ASSIGNED TASK 1:
In the article on physical intelligence at work, list every step it gives as an example of how to address a stress response once you notice its signals.
ASSIGNED TASK 2:
Write out everything in the article on physical intelligence at work from "Woman focussing fully" down to "state at work?", swapping "sea" for "ocean".

DOCUMENT TEXT:

How physically intelligent are you at work?

Those of us working in desk jobs can harness our body’s amazing potential to enhance productivity and health, just as much as those of us in ‘physical jobs’ can.

Our physical bodies play a vitally important role if we want to perform at our full potential at work, both in terms of our performance and our health. I’m not just referring to those who are in what is considered to be a ‘physical job’. You don’t have to work as an athlete, lumberjack or violinist to optimise your performance using the amazing powers of your physical body. Everyone busy with a ‘desk job’ can reap huge benefits from gaining some physical intelligence and applying those skills during their work day.

So what exactly is physical intelligence?

In order to answer this question we need to consider the different sides to our intelligence. We tend to think of intelligence as being the domain of the brain rather than the body. In recent years, emotional intelligence has also become acknowledged as an essential skill at work and in our lives in general, but our ability to understand and control our emotional responses seems instinctively to be a mental process. For many of us, when we sit down at our keyboards to tackle a demanding task, we want our brain to sharpen and our body to offer up as little distraction as possible.

The difference between a good and a bad work day

But as we sit typing at our desks, our body’s chemistry is shifting continuously. Hormones and neurotransmitters regulate everything we do. They determine how every experience plays out – how we feel emotionally, the way we react, the decisions we make and how we think and behave. The cocktail of chemicals at large in your body at any given time can make the difference between a day of healthy peak performance and a day when you feel demotivated, irritable and foggy-headed.

Woman focussing fully on lightbulb in her hand

Are you sinking or swimming in the sea of your body’s chemistry?

Someone with physical intelligence has the ability to assert some control over the way these physiological responses play out. They can read and understand the way their body reacts to the world around them and can adopt strategies to assert some control over these reactions. Rather than being a helpless victim, drowning in this shifting sea of chemical responses, they step in and turn the situation to their benefit and in doing so get to optimise their energy, cognitive performance and physical health.

Are you happy to perform in a sub-optimal state at work?

If your answer to this question is no, then it’s time to acknowledge your body’s role rather than becoming a ‘brain on a stick’, where you’re so consumed with your mental processes that you forget about the existence of your body altogether. If you ignore your body, you miss out on its early-warning messages, which call for your attention so you can take physical action to rebalance your brain and body. Perhaps your breathing has become shallow and your muscles have tightened due to a stress response. You’re up against a tight deadline and things aren’t going your way, kicking in a fight-or-flight response from your nervous system. Cortisol and adrenaline are at play in your body, causing your heart to race and blood pressure to increase. Creative thought drops out and you enter survival mode, negatively impacting your productivity and causing even more anxiety and stress. By cultivating awareness of these signals and taking steps to address the problem – for example by adjusting your posture, taking a stretch, walking around, scanning your body mentally, breathing deeply – you can create the balance needed to get the task done with a clear head.

How does science prove this brain-body link?

2014 Stanford University study showed that participants walking on a treadmill whilst tackling a creative thinking task were 45% more likely to come up with a high-quality, innovative idea than the participants who sat still at their desks to carry out the same task. This is proof that we can’t ignore the impact of our physical movement on the way we perform cognitively. Those locked in ‘brain-on-a-stick’ mode are missing out on an amazing, physical productivity hack.

The best performance enhancer ever

The simple act of controlling your breathing, for example, is probably the most powerful, impactful and drug-free performance enhancer that exists. There is no tech required, it’s free, it’s at your disposal 24/7 and there are no negative side-effects. By taking time to breathe deeply in a slow, rhythmic fashion, you stimulate the vagus nerve, king of the parasympathetic nervous system (our rest and recover mode), helping you to find your focus and countering the instinct to panic when things get challenging.

DATA:
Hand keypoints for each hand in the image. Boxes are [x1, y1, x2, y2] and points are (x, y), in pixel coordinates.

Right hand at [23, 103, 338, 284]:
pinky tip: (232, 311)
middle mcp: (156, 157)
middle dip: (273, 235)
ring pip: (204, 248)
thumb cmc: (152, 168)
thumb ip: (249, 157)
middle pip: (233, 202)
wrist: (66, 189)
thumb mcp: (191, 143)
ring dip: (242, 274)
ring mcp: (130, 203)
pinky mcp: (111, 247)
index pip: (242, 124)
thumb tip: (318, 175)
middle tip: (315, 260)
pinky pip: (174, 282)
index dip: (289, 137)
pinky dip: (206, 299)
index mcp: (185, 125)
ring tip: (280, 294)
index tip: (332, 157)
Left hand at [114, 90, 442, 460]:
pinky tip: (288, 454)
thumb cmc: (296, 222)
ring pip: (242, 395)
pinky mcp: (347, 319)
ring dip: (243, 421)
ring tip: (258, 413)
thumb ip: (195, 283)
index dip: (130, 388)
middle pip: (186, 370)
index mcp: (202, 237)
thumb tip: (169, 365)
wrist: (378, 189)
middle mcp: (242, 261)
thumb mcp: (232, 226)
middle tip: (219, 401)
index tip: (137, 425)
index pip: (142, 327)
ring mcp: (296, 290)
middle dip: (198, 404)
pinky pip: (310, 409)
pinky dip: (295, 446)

WRITTEN REPLY 1:
- adjusting your posture
- taking a stretch
- walking around
- scanning your body mentally
- breathing deeply

WRITTEN REPLY 2:
Woman focussing fully on lightbulb in her hand

Are you sinking or swimming in the ocean of your body’s chemistry?

Someone with physical intelligence has the ability to assert some control over the way these physiological responses play out. They can read and understand the way their body reacts to the world around them and can adopt strategies to assert some control over these reactions. Rather than being a helpless victim, drowning in this shifting ocean of chemical responses, they step in and turn the situation to their benefit and in doing so get to optimise their energy, cognitive performance and physical health.

Are you happy to perform in a sub-optimal state at work?